SSL 構成プロパティーをカスタマイズするために、server.xml ファイルに defaultSSLConfig という ssl エレメントを入れることができます。defaultSSLConfig というカスタマイズした ssl エレメントは、別の SSL 構 成がデフォルトとして識別されていない場合、デフォルトの SSL 構成のように引き続き扱われます。 詳しくは、SSL 構成の属性を参照してください。

デフォルト SSL 構成として構成で別の ssl エレメントを指定するために、 ユーザーは sslDefault エレメントでそれを識別できます。
<sslDefault sslRef="customSSLConfiguration" />

[17.0.0.1 and later](transportSecurity-1.0)(ssl-1.0) は、両方ともセキュリティー処理動作です。
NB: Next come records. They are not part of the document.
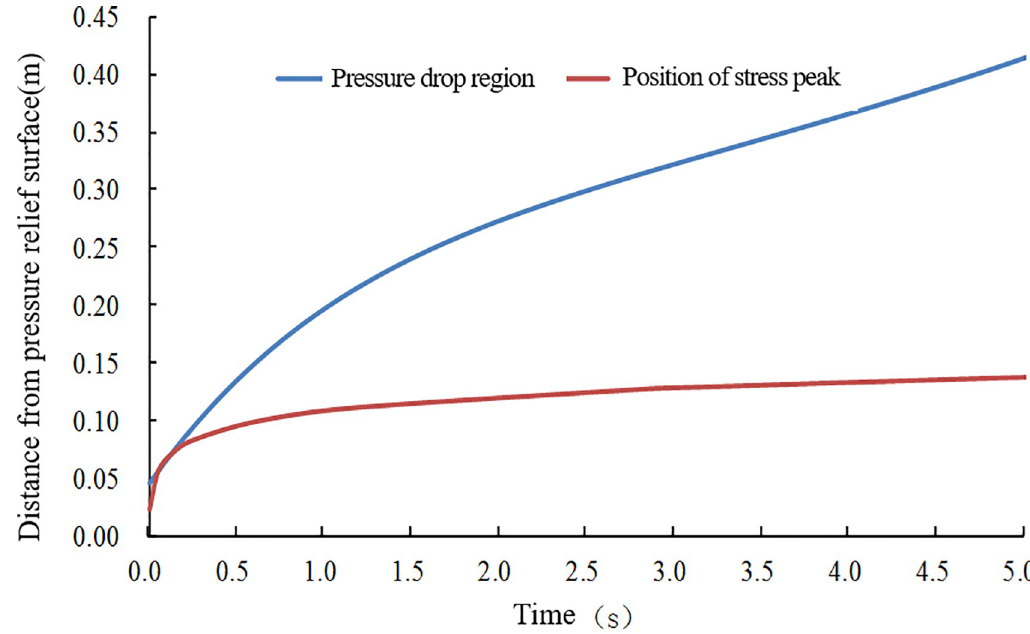
Fig 13. Calculation results of the peak tensile stress and pressure relief range at different times.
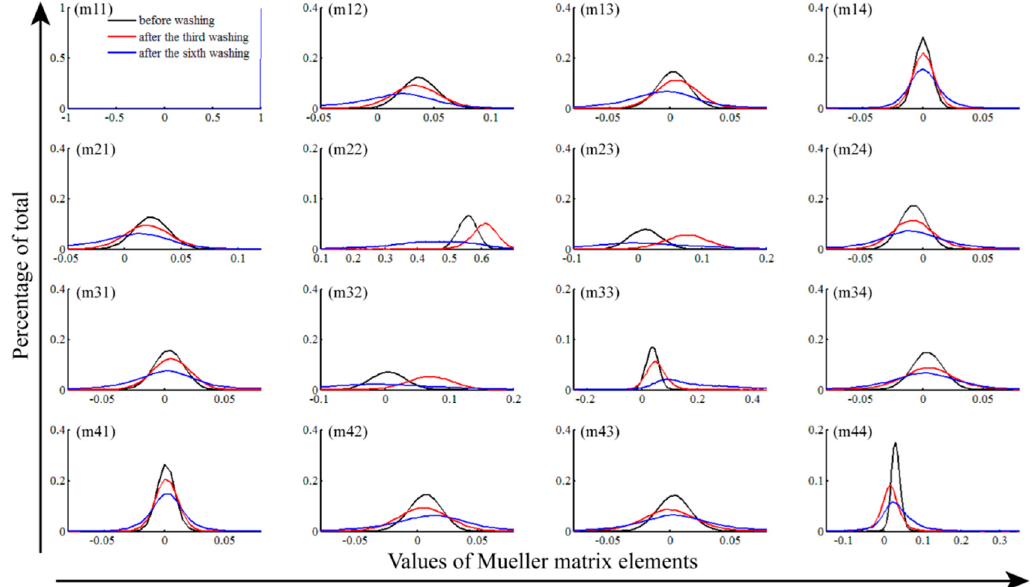
Figure 4. Frequency distribution histograms (FDHs) of Mueller matrix elements of silk sample washed by the color stain net: before washing (black lines), after the third wash (red lines) and the sixth wash (blue lines). The areas under the FDH curves are normalized to 1, and the horizontal axis is divided into 400 parts.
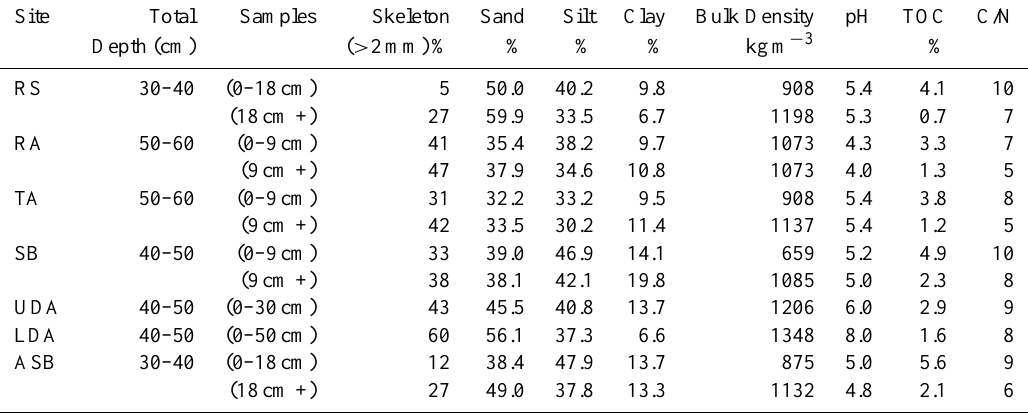
Table 2. Main physico-chemical characteristics of the investigated soils (average values). Site Total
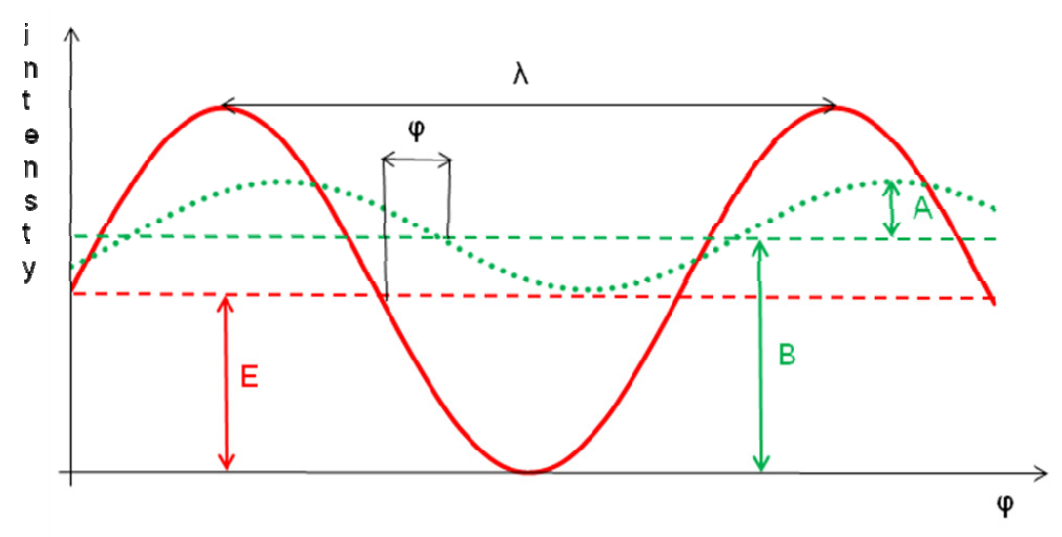
Figure 1. Scheme of the phase shift measurement principle (the solid curve represents the emitted signal while the dotted one represents the received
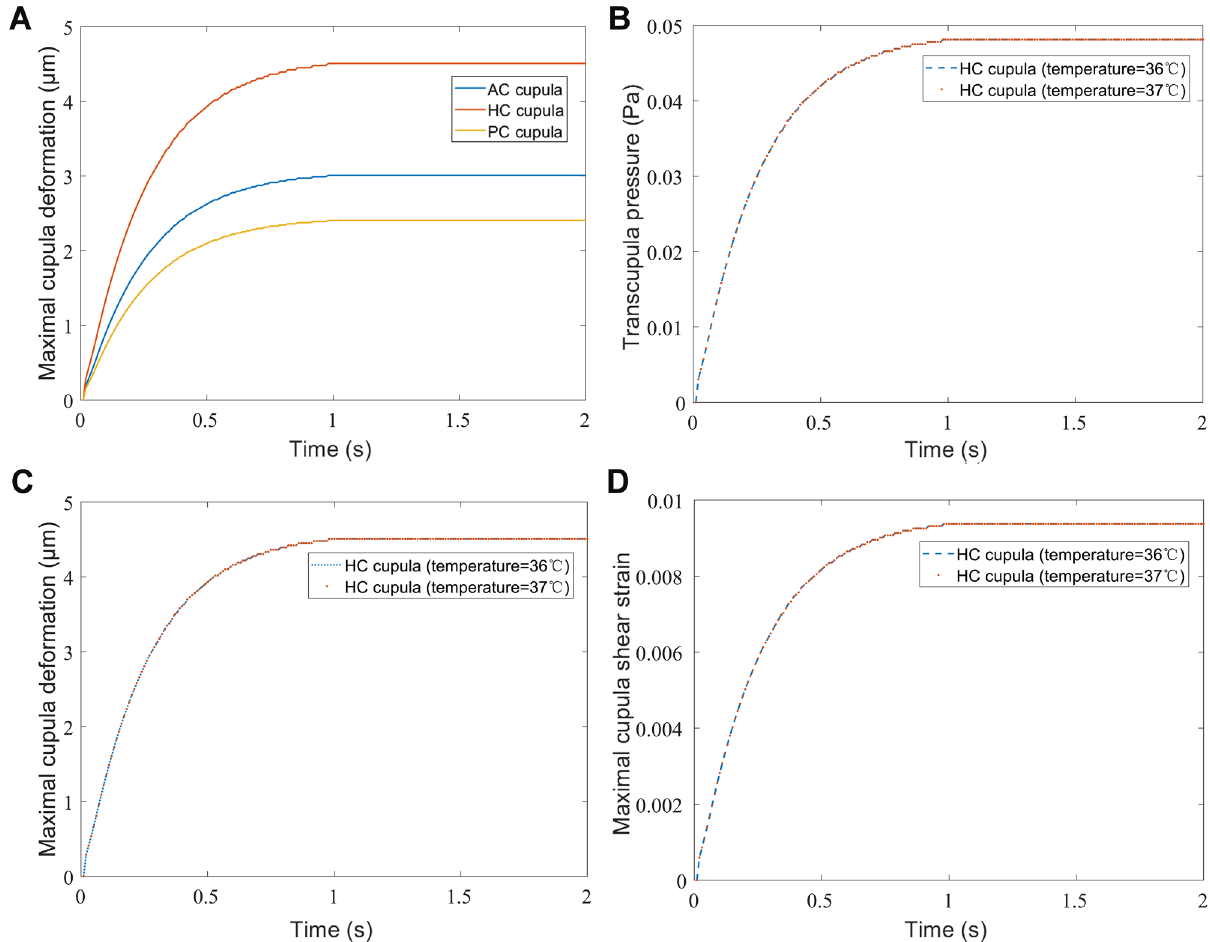
Figure 4. ( A ) The maximal cupula deformation changing with time. ( B ) The maximal transcupular pressure changing with time under condition of 36 °C and 37 °C, respectively. ( C ) The maximal cupula deformation changing with time under condition of 36 °C and 37 °C, respectively. ( D ) The maximal cupula shear strain changing with time under condition of 36 °C and 37 °C, respectively.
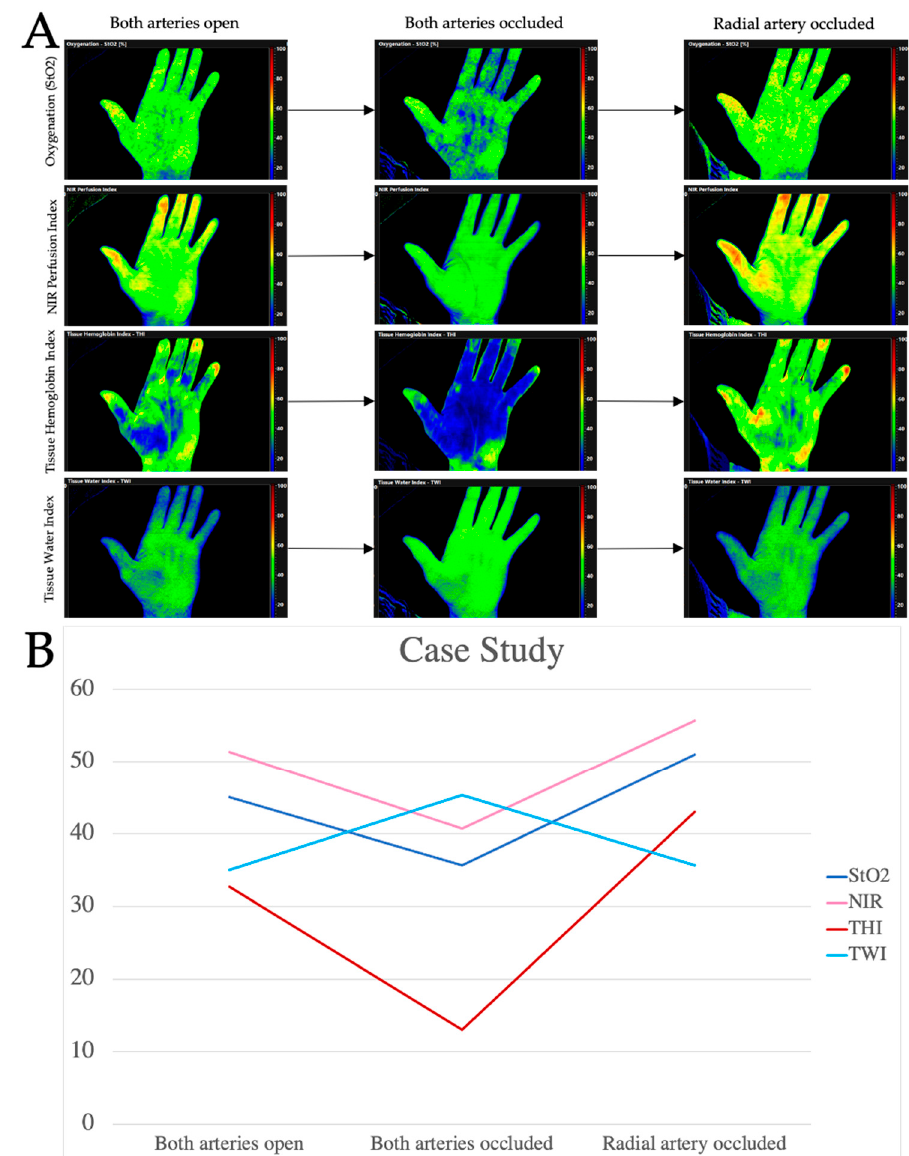
Figure 7. In ( A ) the measurements at the three different time points are shown. A baseline measurement was taken (time point I, both arteries open), then both, the radial and the ulnar artery were occluded (time point II) and at time point III, the ulnar artery was released. At time point I, tissue oxygenation (StO 2 ) was 45%. After occluding the arteries, the values decreased to 35.67% and increased again after release of the ulnar artery (51%) as can be seen in ( B ). This observation is consistent with the measurements of the NIR perfusion index (NIR) showing values of 51.33 at time point I, 40.67 at time point II and 55.67 at time point III (see B). The image shows very impressively the trend of the hemoglobin index (THI) during the course of the experiment. With both arteries open, the THI was 32.67; after occlusion of both arteries, the values decreased to 13 and increased again after release of the ulnar artery (43). As can be seen in the images in A, tissue water index (TWI) increased during artery occlusion showing values of 45.33 while both, the baseline measurement and the measurement after release of the ulnar artery showed values of 35. The Return-to-perfusion (RTP) value indicates the difference in percent between the measurements at time point III and time point I. Here, RTP-values for StO 2 were − 13.33%, for NIR − 8.46%, for THI − 31.62% and for TWI − 1.91%. Those values corresponded to a strong return to perfusion after release of the ulnar artery showing a save perfusion of the hand by the ulnar artery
フィックスパック 17.0.0.1 以降で、transportSecurity-1.0 動作は ssl-1.0 動作に取って代わっています。アウトバウンド接続の SSL オプションを使用するには、transportSecurity-1.0 動作を使用します。ご使用のセキュリティー構成にアウトバウンド接続のオプションが含まれていない場合、引き続き ssl-1.0 動作を使用できます。

(transportSecurity-1.0) 動作

transportSecurity-1.0 フィーチャーを有効にすると、アウトバウンド SSL オプションが使用可能になります。sslDefault エレメントの outboundSSLRef 属性でアウトバウンド・デフォルトを設定するか、または、 SSL 構成に SSL フィルターを設定して、動的アウトバウンド接続を許可することができます。フィルターは、ホストからなるか、または、ホストとポートの組み合わせからなります。アウトバウンド接続のホストおよびポートに基づいて、アウトバウンド接続と SSL 構成を突き合わせることができます。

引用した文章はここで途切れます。